• **Listed records**
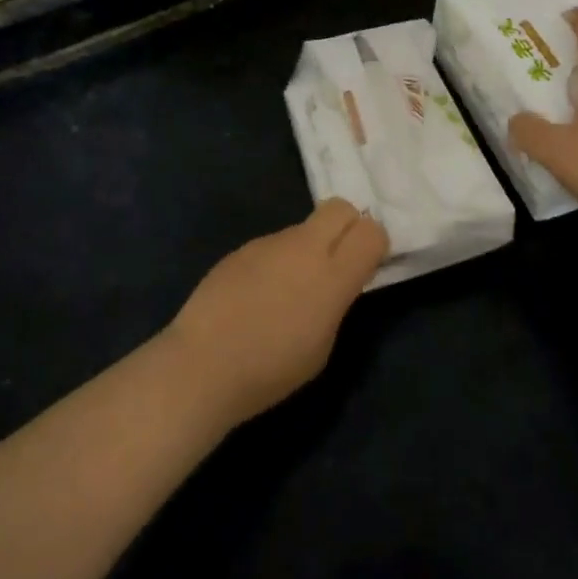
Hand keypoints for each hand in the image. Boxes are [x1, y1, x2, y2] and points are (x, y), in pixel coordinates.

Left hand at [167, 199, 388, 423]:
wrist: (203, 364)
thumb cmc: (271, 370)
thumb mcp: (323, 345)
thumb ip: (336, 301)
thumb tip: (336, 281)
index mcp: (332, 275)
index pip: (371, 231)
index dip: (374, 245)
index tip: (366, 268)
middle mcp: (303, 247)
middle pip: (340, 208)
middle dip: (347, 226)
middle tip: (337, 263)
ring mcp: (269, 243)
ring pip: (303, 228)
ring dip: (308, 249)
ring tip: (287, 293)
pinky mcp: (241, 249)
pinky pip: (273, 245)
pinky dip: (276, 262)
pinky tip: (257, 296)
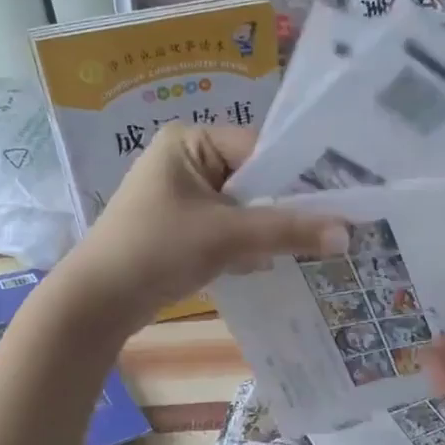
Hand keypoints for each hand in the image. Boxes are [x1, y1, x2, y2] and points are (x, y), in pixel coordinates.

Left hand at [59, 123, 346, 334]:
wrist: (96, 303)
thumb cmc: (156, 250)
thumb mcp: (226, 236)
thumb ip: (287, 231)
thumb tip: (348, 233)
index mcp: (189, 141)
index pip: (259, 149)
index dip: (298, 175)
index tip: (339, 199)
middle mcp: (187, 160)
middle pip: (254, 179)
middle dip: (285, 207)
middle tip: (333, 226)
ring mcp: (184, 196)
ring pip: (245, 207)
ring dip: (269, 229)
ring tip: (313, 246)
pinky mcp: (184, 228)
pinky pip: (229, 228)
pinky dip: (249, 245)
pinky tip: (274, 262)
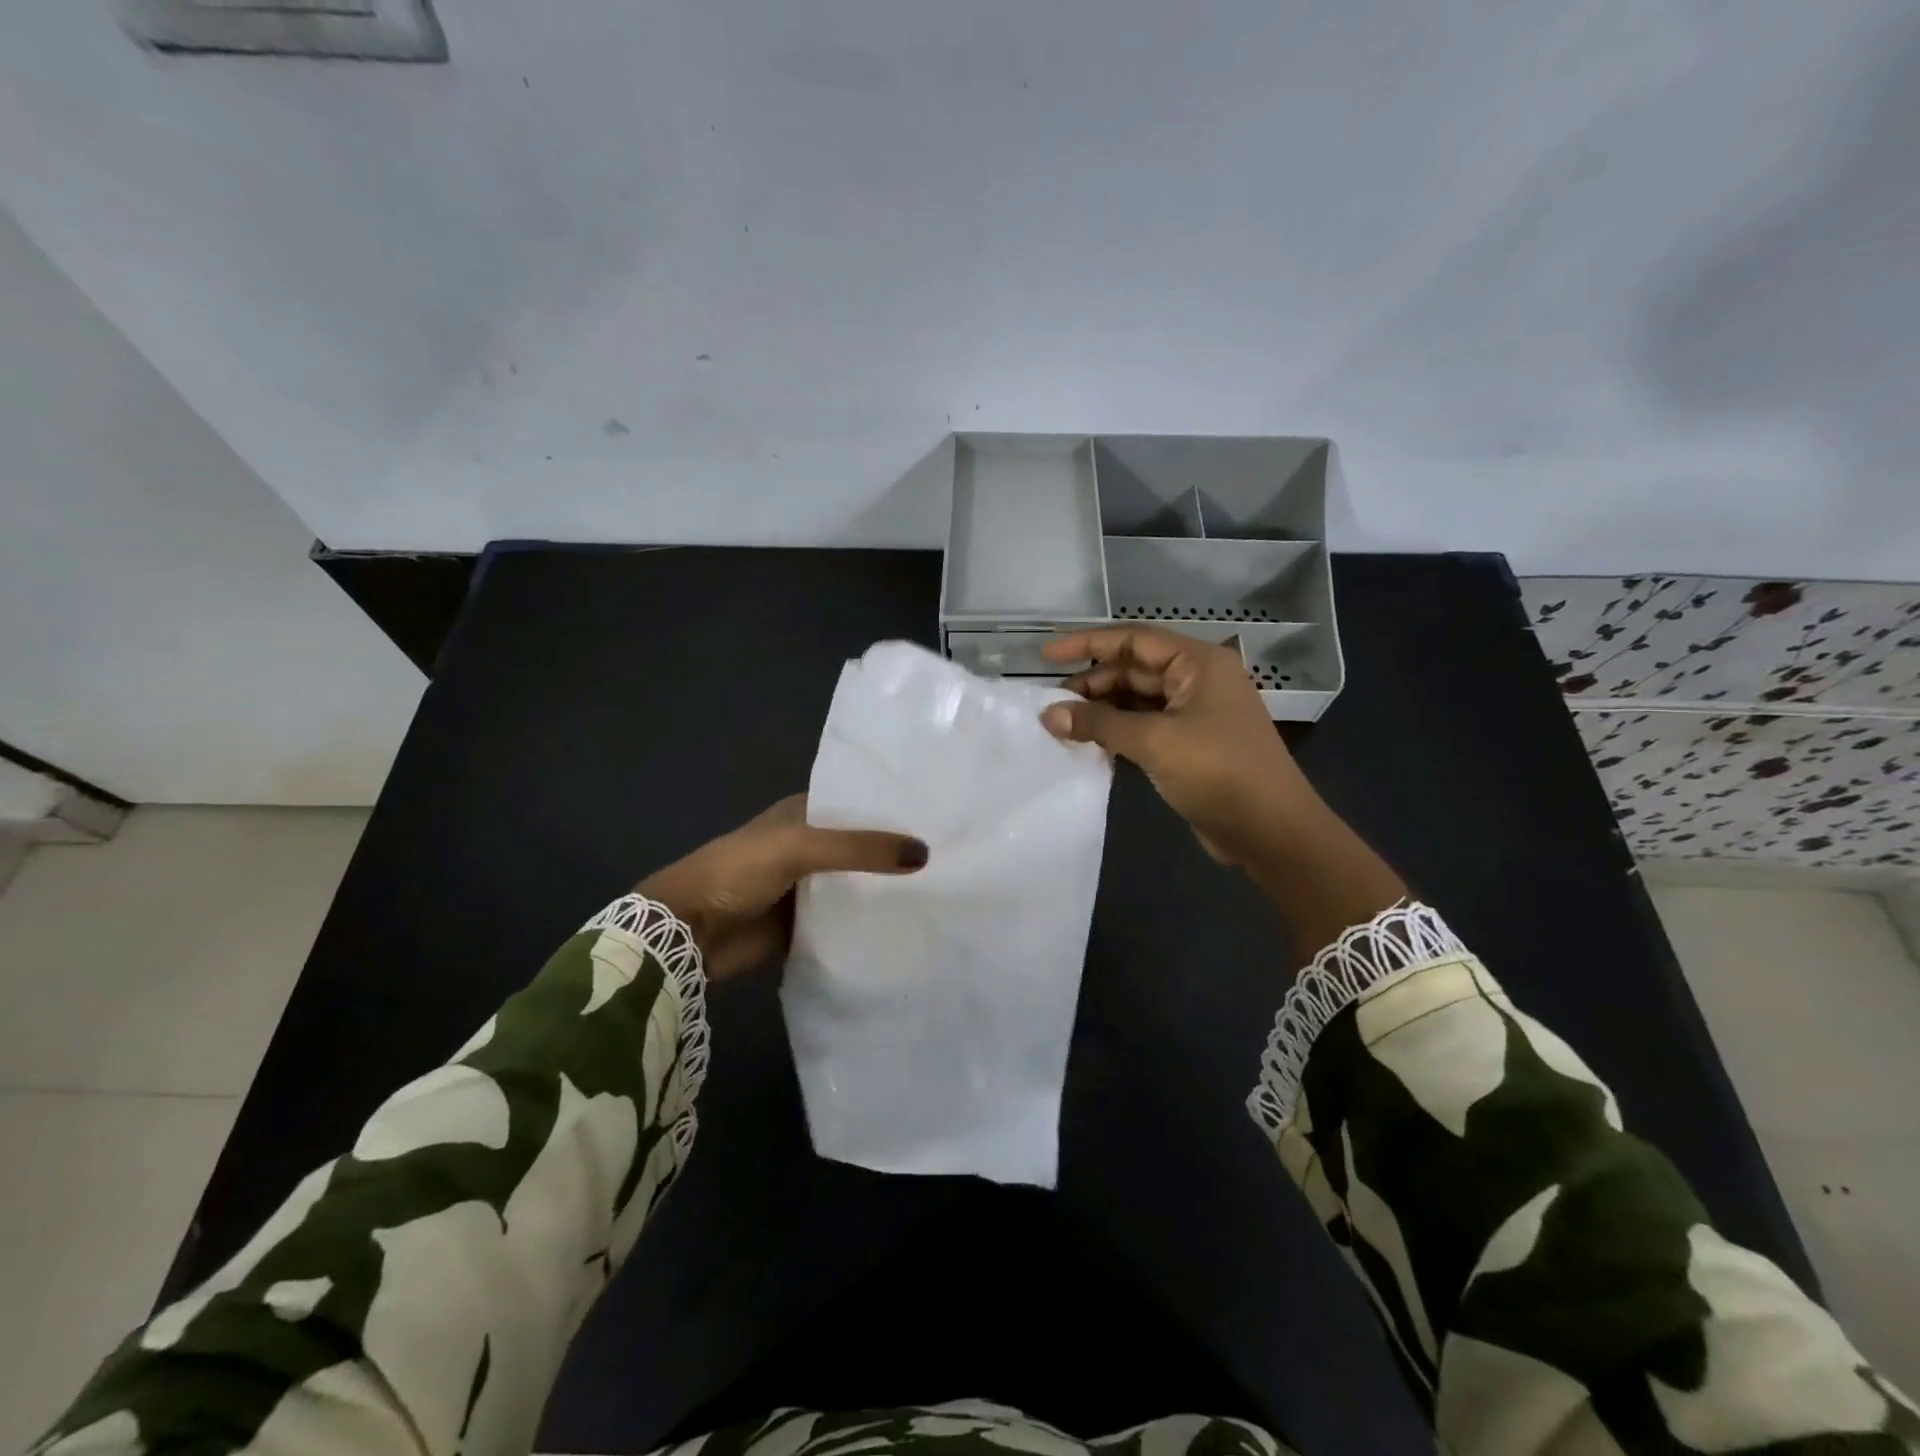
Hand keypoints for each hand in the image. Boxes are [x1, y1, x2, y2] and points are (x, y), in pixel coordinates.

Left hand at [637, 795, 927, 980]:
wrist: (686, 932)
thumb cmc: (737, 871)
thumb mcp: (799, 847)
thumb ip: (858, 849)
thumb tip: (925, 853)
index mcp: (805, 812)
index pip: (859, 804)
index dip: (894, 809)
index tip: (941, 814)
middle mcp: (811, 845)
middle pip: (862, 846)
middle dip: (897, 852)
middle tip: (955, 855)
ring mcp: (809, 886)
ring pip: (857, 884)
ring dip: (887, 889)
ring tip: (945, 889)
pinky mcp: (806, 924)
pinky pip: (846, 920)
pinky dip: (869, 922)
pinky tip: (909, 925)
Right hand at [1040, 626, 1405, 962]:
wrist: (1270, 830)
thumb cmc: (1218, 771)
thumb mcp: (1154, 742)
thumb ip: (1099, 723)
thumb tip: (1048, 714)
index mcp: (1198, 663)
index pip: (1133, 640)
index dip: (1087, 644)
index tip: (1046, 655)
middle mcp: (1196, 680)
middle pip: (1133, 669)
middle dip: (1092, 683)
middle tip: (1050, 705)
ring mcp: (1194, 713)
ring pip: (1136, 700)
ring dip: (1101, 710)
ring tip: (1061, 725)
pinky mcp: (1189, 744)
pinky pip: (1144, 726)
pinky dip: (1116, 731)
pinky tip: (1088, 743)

• **What is needed**
Whatever lies between the first line of the data and the line holding "pinky dip: (276, 262)", inclusive, should be repeated exactly, apart from the pictures.

• **Your response**
Hand keypoints for each hand in the image. Boxes are [x1, y1, x2, y2] and points are (x, y), in pixel coordinates.

Left hand at [167, 199, 388, 423]:
wrist: (203, 364)
thumb cmc: (271, 370)
thumb mcp: (323, 345)
thumb ip: (336, 301)
thumb tip: (336, 281)
index mcp: (332, 275)
index pip: (371, 231)
index dip: (374, 245)
index tip: (366, 268)
middle mcp: (303, 247)
middle pip: (340, 208)
middle dip: (347, 226)
middle tip: (337, 263)
ring mcp: (269, 243)
ring pip: (303, 228)
ring dip: (308, 249)
ring tip: (287, 293)
pinky mcp: (241, 249)
pinky pip: (273, 245)
pinky dip: (276, 262)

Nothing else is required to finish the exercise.